Tuesday, March 13, 2007

Split Testing to Improve Your Website

Most people change their website's pages whenever they get a new idea. They think that each change is going to improve their site and make them more successful.

Of course, there are basic improvements you can make as you are writing the content for your site. And for the first few weeks you may notice some shortcomings that need to be remedied.

But, after a few days or weeks your site becomes stable. You don't find any more errors in spelling or grammar. The graphics look like they belong on the site. And your order link or opt-in form performs correctly.

You're now ready for split testing. This is a slow, incremental improvement of your site through ongoing testing.

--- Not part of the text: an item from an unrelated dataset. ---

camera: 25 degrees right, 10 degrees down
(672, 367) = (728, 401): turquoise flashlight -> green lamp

Split testing involves making an experimental change to one of your pages, measuring the effects of that change, and analyzing the significance of differences in measured results. In other words, a split test attempts to determine how a change to your site affects some measurable response.

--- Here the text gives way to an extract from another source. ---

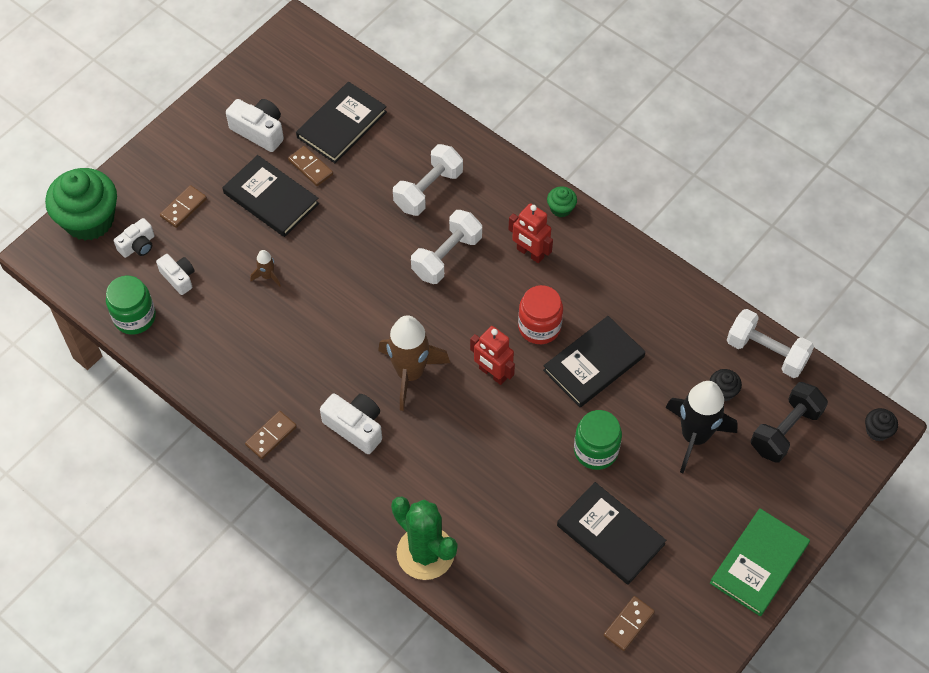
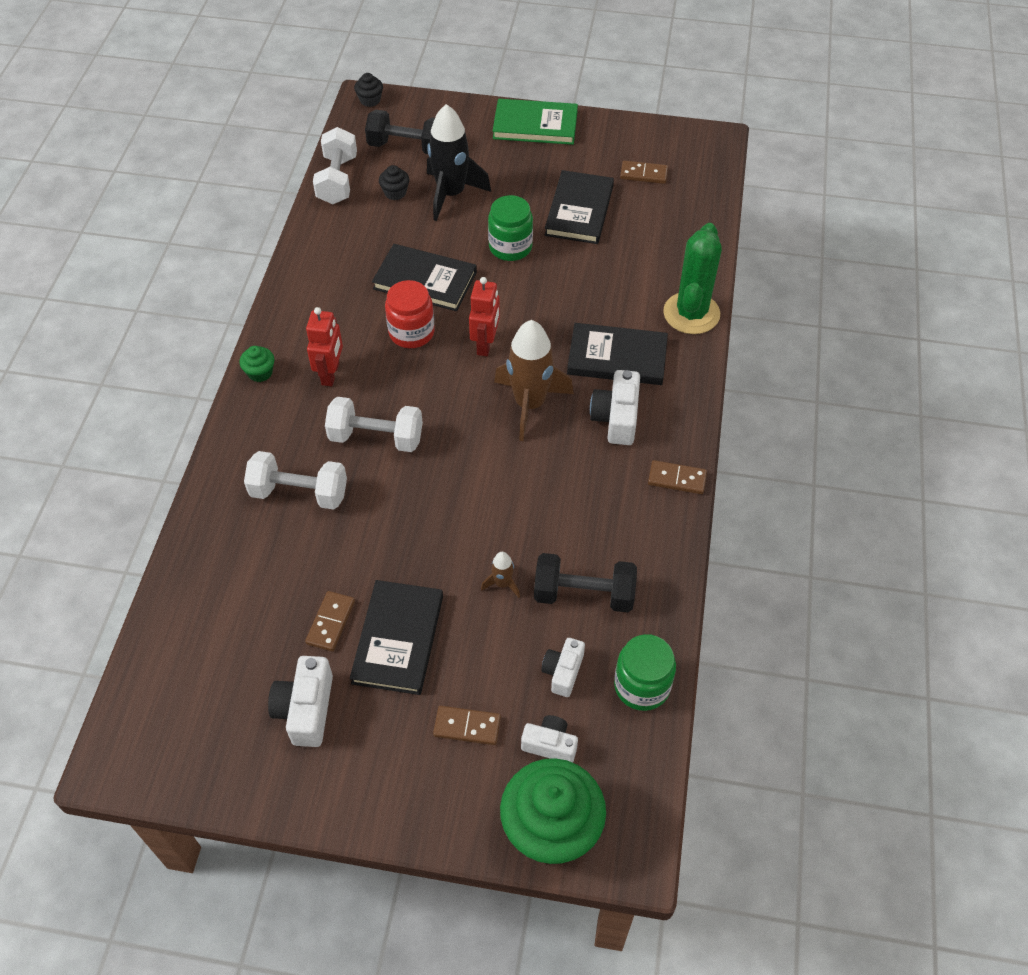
camera: 120 degrees left, 5 degrees down
(223, 320) = (584, 594): none -> black dumbbell
(342, 125) = (249, 623): black book -> black book (617, 357)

There are several decisions you must make to conduct a split test.

First, you need to determine what change you want to make. Typically you will change a headline, a sentence or two in your sales copy, the price of your product, the wording of your guarantee, change an image, or alter some other single feature of your page.

You will use two (or more) nearly identical pages. The difference being that one page has the "original" material while the other "experimental" page has the change applied.

Second, you must decide what "success event" to measure. For many people, it will be sales of a product or clicks of the order link. Some will want to measure the number of opt-ins. Others will measure the clicks to a pay-per-click service like AdSense.

To measure successfully, you must know how to distinguish successful responses from your "original" and "experimental" pages.

For example, many affiliate programs allow you to include a campaign ID in your link. By placing one campaign ID in the order links on the "original" page and another campaign ID on the "experimental" page you can determine the number of clicks and the number of orders coming from your pages.

Other people use a redirect script that keeps statistics on each redirect request. Redirect scripts typically use a keyword to select the URL for redirection. You can use keywords like "original" and "experimental" and have both redirected to your affiliate program's order page. Then you can use the admin function of the redirect script to look at the number of clicks to the order page from both your "original" and "experimental" pages.

Next, you'll need a script to randomly deliver your original or experimental pages to your site's visitors. It would be helpful for this script to place a cookie on the visitor’s computer so the same page is delivered when the visitor returns.

Finally, you'll need to analyze the results. The Chi Square statistic is often used to determine the significance of experiments similar to this. While differences in results often seem satisfyingly clear, they often are not statistically significant.

For example, consider two pages that are each displayed 500 times. One page resulted in 20 sales while the other page resulted in 30 sales. "WOW", you say. "One page caused 50% more sales than the other page. That's got to be meaningful."

In this case we had a total of 50 sales, all things being equal, we would expect 25 sales from each page. The difference for both of your pages was only 5 sales. One page made 5 more sales than expected while the other made 5 fewer sales than expected. This could easily be the result of random variation rather than being caused by differences in your pages.

To help you understand, consider this story. Two random people are each given 500 pennies and each is placed 30 feet from a small can. They toss their pennies at the can. One person gets 30 pennies in the can while the other gets only 20 in the can. Can you conclude that the person who got 30 pennies in was significantly more skilled at tossing pennies than the other person?

No. In fact, if this penny tossing experiment was repeated 100 times, it is likely that 15 of those results would differ by as much or more than our example. That's too close to simple random variation to believe that there is a real difference in skill levels between the people tossing the pennies.

For many experiments, a "statistically significant" result means that the differences we seen in our result would occur 5 or fewer times if a similar random experiment was repeated 100 times.

So, we should not conclude that there is a significant difference in the ability of our pages to deliver the "success event."

There are now two things we can do. One is to conclude that the change we made to our "experimental" page is not statistically significant. In this case we can move on to the next split test experiment.

Or, we can continue this split test and hope that the ratio of sales remains the same. If we carried on the split test longer and found the same ratio of results, the differences could be significant. Consider doubling the number of exposures of your pages. If the ratio held, and we now have 60 sales compared to only 40 sales, that result would be statistically significant.

In 100 truly random experiments, successes having differences similar to 60 and 40 would occur fewer than 5 times. This is a good indication that the observed differences were not caused simply by random chance. Rather, we can conclude that there was a real cause for the observed differences.

The Chi Square statistic can be found on many spreadsheets, including Excel. With this statistic you compare the expected success values with the actual success values. When the statistic has a value of 0.05 or less you can conclude that there was a real reason for the differences.

Don't expect every split test experiment to yield important results. Perhaps a third of your split test experiments will show the experimental page significantly improved sales. A third of the time there will be no significant difference. And a third of the time, the experimental page will cause a decrease in sales.